**REQUIREMENT**.
Compute how many lines in the data below contain "branch"; answer only with that number.

☆ ☆ ☆ ☆

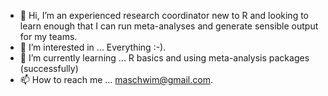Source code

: - 👋 Hi, I’m an experienced research coordinator new to R and looking to learn enough that I can run meta-analyses and generate sensible output for my teams.
- 👀 I’m interested in ... Everything :-).
- 🌱 I’m currently learning ... R basics and using meta-analysis packages (successfully)
- 📫 How to reach me ... maschwim@gmail.com. 

<!---
mannyschwimmer/mannyschwimmer is a ✨ special ✨ repository because its `README.md` (this file) appears on your GitHub profile.
You can click the Preview link to take a look at your changes.
--->

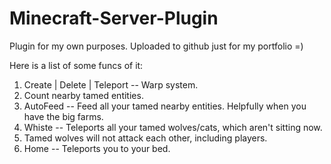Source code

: # Minecraft-Server-Plugin
Plugin for my own purposes.
Uploaded to github just for my portfolio =)

Here is a list of some funcs of it:
1) Create | Delete | Teleport -- Warp system.
2) Count nearby tamed entities.
3) AutoFeed -- Feed all your tamed nearby entities. Helpfully when you have the big farms.
4) Whiste -- Teleports all your tamed wolves/cats, which aren't sitting now.
5) Tamed wolves will not attack each other, including players.
6) Home -- Teleports you to your bed.
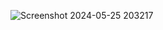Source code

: ![Screenshot 2024-05-25 203217](https://github.com/HuseynGPT/Jquery-Homework/assets/131697602/50dcd32a-797b-473b-b0e8-07c2d7d14ea7)
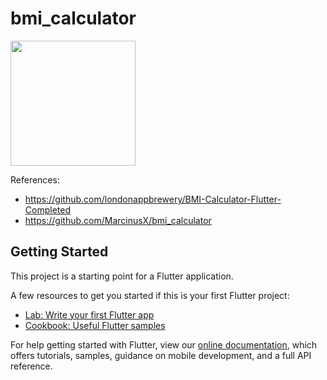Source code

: # bmi_calculator

<img src="https://user-images.githubusercontent.com/87140247/153668241-d142fb83-c719-421a-a1f6-51d1f745c77a.gif" width="200">


References:
- https://github.com/londonappbrewery/BMI-Calculator-Flutter-Completed
- https://github.com/MarcinusX/bmi_calculator

## Getting Started

This project is a starting point for a Flutter application.

A few resources to get you started if this is your first Flutter project:

- [Lab: Write your first Flutter app](https://flutter.dev/docs/get-started/codelab)
- [Cookbook: Useful Flutter samples](https://flutter.dev/docs/cookbook)

For help getting started with Flutter, view our
[online documentation](https://flutter.dev/docs), which offers tutorials,
samples, guidance on mobile development, and a full API reference.

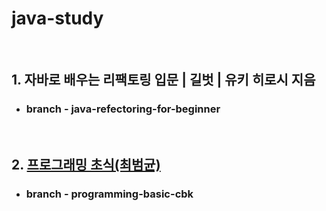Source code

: # java-study

<br>

## 1. 자바로 배우는 리팩토링 입문  |  길벗  |  유키 히로시 지음 
* ### branch - java-refectoring-for-beginner

<br>

## 2. [프로그래밍 초식(최범균)](https://www.youtube.com/watch?v=kRdML08R2Yo&list=PLwouWTPuIjUg0dmHoxgqNXyx3Acy7BNCz)
* ### branch - programming-basic-cbk


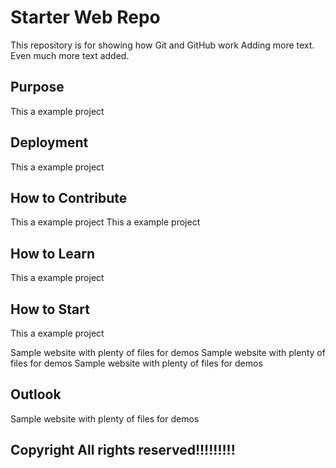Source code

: # Starter Web Repo

This repository is for showing how Git and GitHub work
Adding more text. 
Even much more text added.

## Purpose
This a example project

## Deployment
This a example project

## How to Contribute
This a example project
This a example project

## How to Learn
This a example project

## How to Start
This a example project


Sample website with plenty of files for demos
Sample website with plenty of files for demos
Sample website with plenty of files for demos

## Outlook
Sample website with plenty of files for demos

## Copyright All rights reserved!!!!!!!!!
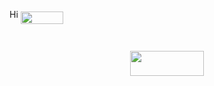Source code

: Hi <img src="https://rawgit.com/flatironinstitute/FMM3D/master/svgs/790d3567aaf363a07752dffda6e31368.svg?invert_in_darkmode" align=middle width=68.420715pt height=19.17828pt/> 

<p align="center"><img src="https://rawgit.com/flatironinstitute/FMM3D/master/svgs/eec5713a36c954c2630d087e912385e3.svg?invert_in_darkmode" align=middle width=86.168115pt height=15.572667pt/></p>

<p align="center"><img src="https://rawgit.com/flatironinstitute/FMM3D/master/svgs/9dc4d240378bc1a78b766a9bcbacb680.svg?invert_in_darkmode" align=middle width=118.064925pt height=39.45249pt/></p>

☆ ☆ ☆ ☆

**WRITTEN ANSWER**.
2